The Herald, Sharon, PA Published Monday, April 8, 2002

SHARON

Recovery process is anything but sudden


By Erin Remai
Herald Staff Writer

Jennifer Johnson was only 6 years old when her mother, Darlene, died in a car accident in Farrell.

But now, nearly 12 years later, the 18-year-old Sharon High School junior is still coming to terms with her mother's death.

"I've always believed that my mom was going to come back and say, 'Jennifer, I'm here. I've come back to get you,' " she said. "Now it's coming to reality."

On Nov. 9, 1990, while driving on Highland Street in Farrell, Jennifer's mother's car lost its brakes. As the car careened down the hill, Jennifer said, her mother prayed that she and her older sister, Neva, who were also in the car, would be all right.

"My mom blew her horn, and my sister grabbed me. My head hit the windshield and my sister broke her hip," Jennifer said. "The whole time down the hill, Mom was praying."

The car crashed into the side of a vacant Sharon Steel Corp. building. Bricks fell on the car. The steering wheel crushed Jennifer's mother's chest.

Although Jennifer's mother died 15 minutes after she got to the hospital, Jennifer, who was hospitalized herself for two months, did not find out until several weeks later.

"I was in shock for four hours (when I found out)," she said.

When an unexpected or violent death occurs, the grieving period for the survivors can be lengthy.

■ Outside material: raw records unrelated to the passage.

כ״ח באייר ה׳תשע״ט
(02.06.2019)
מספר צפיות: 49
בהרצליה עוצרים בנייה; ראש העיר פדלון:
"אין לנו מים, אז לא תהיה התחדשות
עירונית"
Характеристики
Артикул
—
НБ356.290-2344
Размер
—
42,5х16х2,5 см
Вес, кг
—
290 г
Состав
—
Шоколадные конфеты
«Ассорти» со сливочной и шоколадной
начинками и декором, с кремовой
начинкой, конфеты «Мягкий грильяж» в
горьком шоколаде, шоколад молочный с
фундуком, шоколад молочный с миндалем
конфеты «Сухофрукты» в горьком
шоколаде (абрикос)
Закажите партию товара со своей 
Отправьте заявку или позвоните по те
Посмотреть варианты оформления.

"The difference is that when somebody dies in an accident or a murder, or any type of unexpected death, you have no chance to say good-bye," said Mary VanSickles, coordinator of grief services at the John Flynn Funeral Home in Hermitage.

"You have no closure. You have the extra grief of having to figure out what their last words were, if they were hurting ... it makes your grief even stronger and it sometimes actually lasts longer."

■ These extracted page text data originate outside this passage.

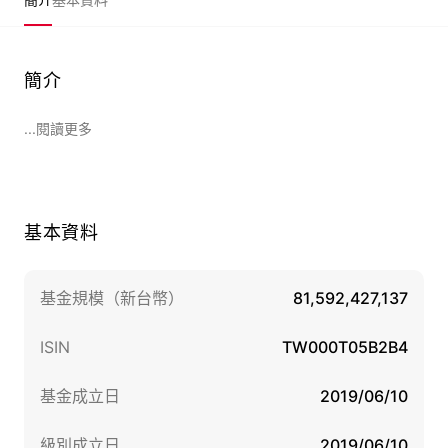
簡介
...閱讀更多
基本資料
基金規模（新台幣）
81,592,427,137
ISIN
TW000T05B2B4
基金成立日
2019/06/10
級別成立日
2019/06/10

When children are involved, sometimes adults want to "hurry up and make things better," said Jodie Moroco, counselor with Sharon Regional Health System's hospice program and HELLO program. An adult may try to rush a child into counseling, when the child may not be ready.

"The first thing you try to deal with is, kids don't always know what's happening," Ms. Moroco said. "I tell (the parents), you have to tell them."

"People try to express death in a 'better' way," Jennifer said. "There is no better way. You can put it a nicer way, but not a different way."

Ms. Moroco said when she talks with children, she sits down with them and tries to explain the scenario as appropriately as she can.

Jennifer said when her mother died, the rest of her family was quiet about it. She said doctors told her that her mother was sleeping.

She didn't even go to her mother's funeral. She wasn't given the option, as she was still in the hospital.

"Kids should be able to decide if they want to go to the funeral," Ms. Moroco said.

Now, 12 years later, Jennifer is still dealing with the pain of her mother's death and the effect of the accident on herself. She's afraid to drive because of it.

"I don't want a license. I'm afraid of other cars. I'm just afraid I may do something wrong. The whole thought of driving scares me," she said.

Jennifer also has to face her life knowing her mother will never be there.

"With Jennifer, she's missing the whole mom experience," Ms. Moroco said. Although her older sister takes care of her, she can't fully take the place of her mother, she said.

Jennifer said her whole family has been talking more openly about her mother's death, and her counseling sessions with Ms. Moroco have helped her.

She recently visited the cemetery with her dad, which she said was a good thing for them to do together.

"There's a hole in my heart because I don't know her," Jennifer said. "I miss her, but I don't know her to miss her."